Main content area

Facile and Cost-Effective Approach for Copper Recovery from Waste Printed Circuit Boards via a Sequential Mechanochemical/Leaching/Recrystallization Process

Liu, Kang, Yang, Jiakuan, Hou, Huijie, Liang, Sha, Chen, Ye, Wang, Junxiong, Liu, Bingchuan, Xiao, Keke, Hu, Jingping, Deng, Huali
Environmental science & technology 2019 v.53 no.5 pp. 2748-2757
copper, copper sulfate, cost effectiveness, crystallization, cupric oxide, electronic equipment, electronic wastes, epoxides, fiberglass, forces, hydrogen, leaching, mechanochemistry, models, oxidants, oxidation, potassium persulfate, recycling, waste utilization
The recovery of copper (Cu⁰) from waste printed circuit boards (WPCBs) is a great challenge as a result of its heterogeneous structural properties, with a mixture of metals, epoxy resin, and fiberglass.
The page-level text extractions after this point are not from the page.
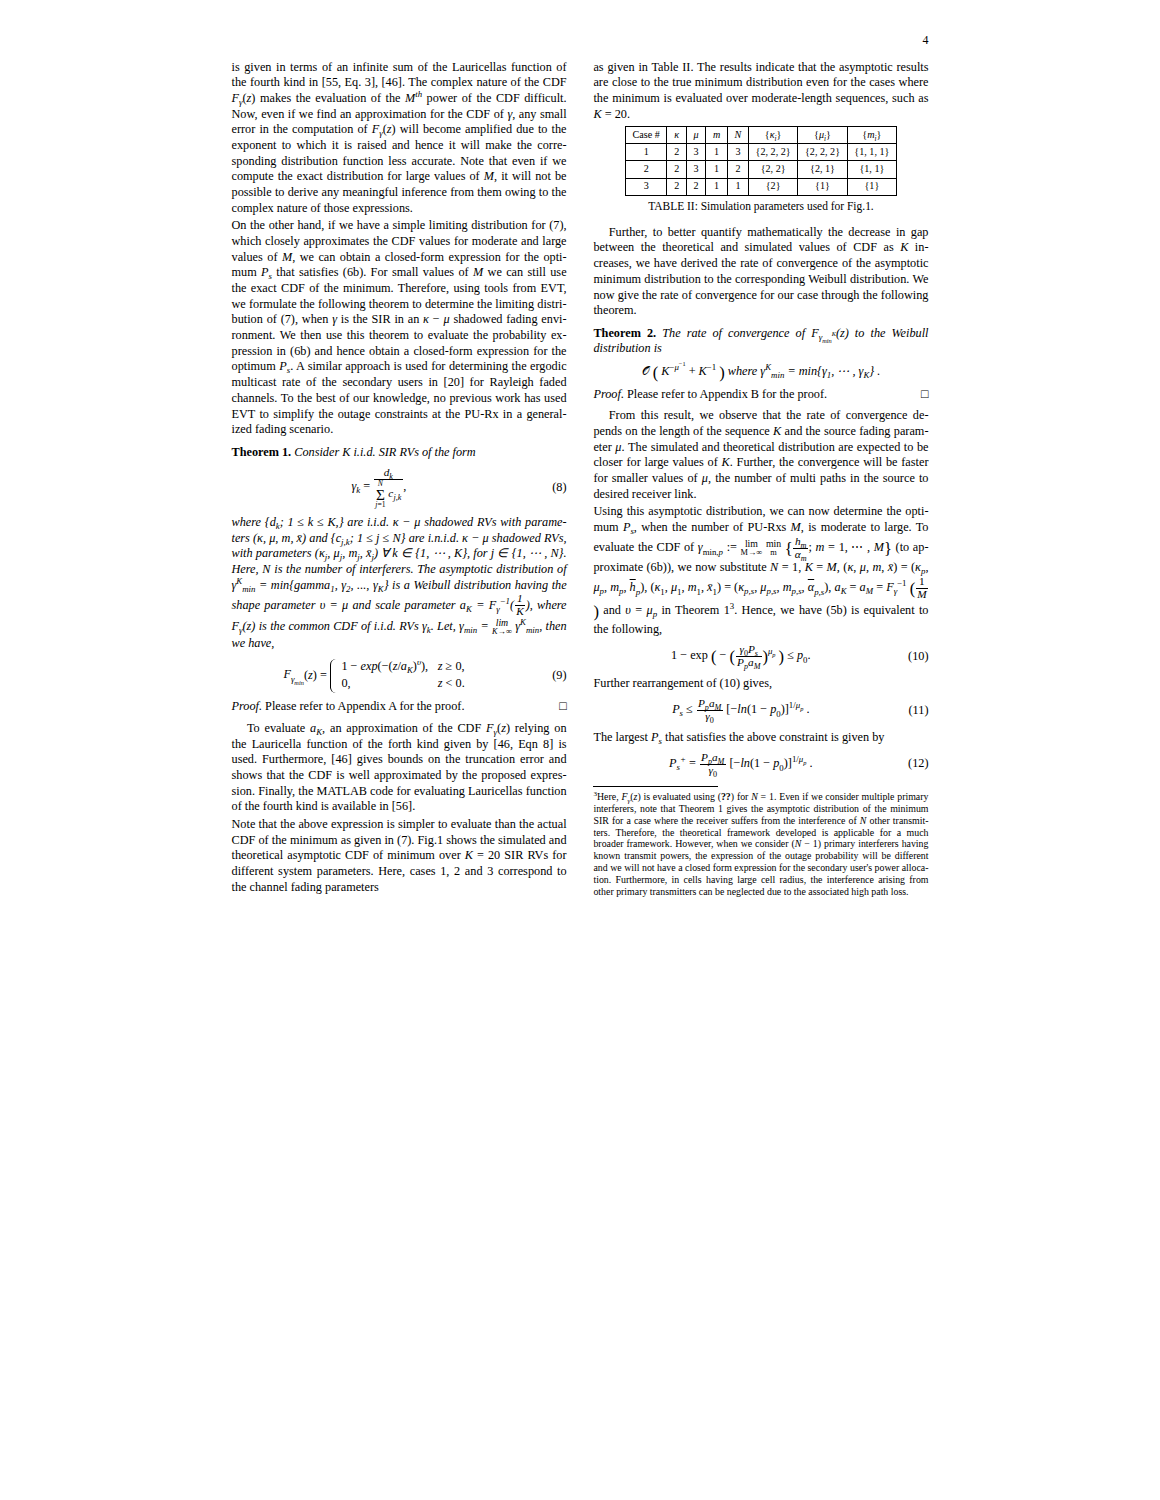4
is given in terms of an infinite sum of the Lauricellas function of the fourth kind in [55, Eq. 3], [46]. The complex nature of the CDF Fγ(z) makes the evaluation of the Mth power of the CDF difficult. Now, even if we find an approximation for the CDF of γ, any small error in the computation of Fγ(z) will become amplified due to the exponent to which it is raised and hence it will make the corresponding distribution function less accurate. Note that even if we compute the exact distribution for large values of M, it will not be possible to derive any meaningful inference from them owing to the complex nature of those expressions.
On the other hand, if we have a simple limiting distribution for (7), which closely approximates the CDF values for moderate and large values of M, we can obtain a closed-form expression for the optimum Ps that satisfies (6b). For small values of M we can still use the exact CDF of the minimum. Therefore, using tools from EVT, we formulate the following theorem to determine the limiting distribution of (7), when γ is the SIR in an κ − μ shadowed fading environment. We then use this theorem to evaluate the probability expression in (6b) and hence obtain a closed-form expression for the optimum Ps. A similar approach is used for determining the ergodic multicast rate of the secondary users in [20] for Rayleigh faded channels. To the best of our knowledge, no previous work has used EVT to simplify the outage constraints at the PU-Rx in a generalized fading scenario.
Theorem 1. Consider K i.i.d. SIR RVs of the form
γk = dk NΣj=1 cj,k,
(8)
where {dk; 1 ≤ k ≤ K,} are i.i.d. κ − μ shadowed RVs with parameters (κ, μ, m, x̄) and {cj,k; 1 ≤ j ≤ N} are i.n.i.d. κ − μ shadowed RVs, with parameters (κj, μj, mj, x̄j) ∀ k ∈ {1, ⋯ , K}, for j ∈ {1, ⋯ , N}. Here, N is the number of interferers. The asymptotic distribution of γKmin = min{gamma1, γ2, ..., γK} is a Weibull distribution having the shape parameter υ = μ and scale parameter aK = Fγ−1(1 K), where Fγ(z) is the common CDF of i.i.d. RVs γk. Let, γmin = lim K→∞ γKmin, then we have,
Fγmin(z) =
| 1 − exp (−( z / a K ) υ ), | z ≥ 0, |
| 0, | z < 0. |
(9)
Proof. Please refer to Appendix A for the proof. □
To evaluate aK, an approximation of the CDF Fγ(z) relying on the Lauricella function of the forth kind given by [46, Eqn 8] is used. Furthermore, [46] gives bounds on the truncation error and shows that the CDF is well approximated by the proposed expression. Finally, the MATLAB code for evaluating Lauricellas function of the fourth kind is available in [56].
Note that the above expression is simpler to evaluate than the actual CDF of the minimum as given in (7). Fig.1 shows the simulated and theoretical asymptotic CDF of minimum over K = 20 SIR RVs for different system parameters. Here, cases 1, 2 and 3 correspond to the channel fading parameters
as given in Table II. The results indicate that the asymptotic results are close to the true minimum distribution even for the cases where the minimum is evaluated over moderate-length sequences, such as K = 20.
| Case # | κ | μ | m | N | { κ i } | { μ i } | { m i } |
| 1 | 2 | 3 | 1 | 3 | {2, 2, 2} | {2, 2, 2} | {1, 1, 1} |
| 2 | 2 | 3 | 1 | 2 | {2, 2} | {2, 1} | {1, 1} |
| 3 | 2 | 2 | 1 | 1 | {2} | {1} | {1} |
TABLE II: Simulation parameters used for Fig.1.
Further, to better quantify mathematically the decrease in gap between the theoretical and simulated values of CDF as K increases, we have derived the rate of convergence of the asymptotic minimum distribution to the corresponding Weibull distribution. We now give the rate of convergence for our case through the following theorem.
Theorem 2. The rate of convergence of FγminK(z) to the Weibull distribution is
𝒪 ( K−μ−1 + K−1 ) where γKmin = min{γ1, ⋯ , γK} .
Proof. Please refer to Appendix B for the proof. □
From this result, we observe that the rate of convergence depends on the length of the sequence K and the source fading parameter μ. The simulated and theoretical distribution are expected to be closer for large values of K. Further, the convergence will be faster for smaller values of μ, the number of multi paths in the source to desired receiver link.
Using this asymptotic distribution, we can now determine the optimum Ps, when the number of PU-Rxs M, is moderate to large. To evaluate the CDF of γmin,p := lim M→∞ min m {hm αm; m = 1, ⋯ , M} (to approximate (6b)), we now substitute N = 1, K = M, (κ, μ, m, x̄) = (κp, μp, mp, hp), (κ1, μ1, m1, x̄1) = (κp,s, μp,s, mp,s, αp,s), aK = aM = Fγ−1 (1 M) and υ = μp in Theorem 13. Hence, we have (5b) is equivalent to the following,
1 − exp ( − (γ0Ps PpaM)μp ) ≤ p0.
(10)
Further rearrangement of (10) gives,
Ps ≤ PpaM γ0 [−ln(1 − p0)]1/μp .
(11)
The largest Ps that satisfies the above constraint is given by
Ps+ = PpaM γ0 [−ln(1 − p0)]1/μp .
(12)
3Here, Fγ(z) is evaluated using (??) for N = 1. Even if we consider multiple primary interferers, note that Theorem 1 gives the asymptotic distribution of the minimum SIR for a case where the receiver suffers from the interference of N other transmitters. Therefore, the theoretical framework developed is applicable for a much broader framework. However, when we consider (N − 1) primary interferers having known transmit powers, the expression of the outage probability will be different and we will not have a closed form expression for the secondary user's power allocation. Furthermore, in cells having large cell radius, the interference arising from other primary transmitters can be neglected due to the associated high path loss.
In this study, a three-step sequential process, including mechanochemical processing, water leaching, and recrystallization, for Cu⁰ recovery from WPCB powder is reported. Potassium persulfate (K₂S₂O₈), instead of acid/alkali reagents, was employed as the sole reagent in the cupric sulfate (CuSO₄) regeneration process. Complete oxidation of Cu⁰ in the WPCBs to copper oxide (CuO) and CuSO₄ was first achieved during mechanochemical processing with K₂S₂O₈ as the solid oxidant, and the K₂S₂O₈ was simultaneously converted to sulfate compounds [K₃H(SO₄)₂] via a solid–solid reaction with epoxy resin (CₙHₘOy) as the hydrogen donator under mechanical force. The rapid leaching of Cu species in the forms of CuO and CuSO₄ was therefore easily realized with pure water as a nontoxic leaching reagent. The kinetics of the leaching process of Cu species was confirmed to follow the shrinking nucleus model controlled by solid-film diffusion. Finally, CuSO₄·5H₂O was successfully separated by cooling crystallization of the hot saturated solution of sulfate salt [K₂Cu(SO₄)₂·6H₂O]. An efficient conversion of Cu⁰ to CuSO₄·5H₂O product, for WPCB recycling, was therefore established.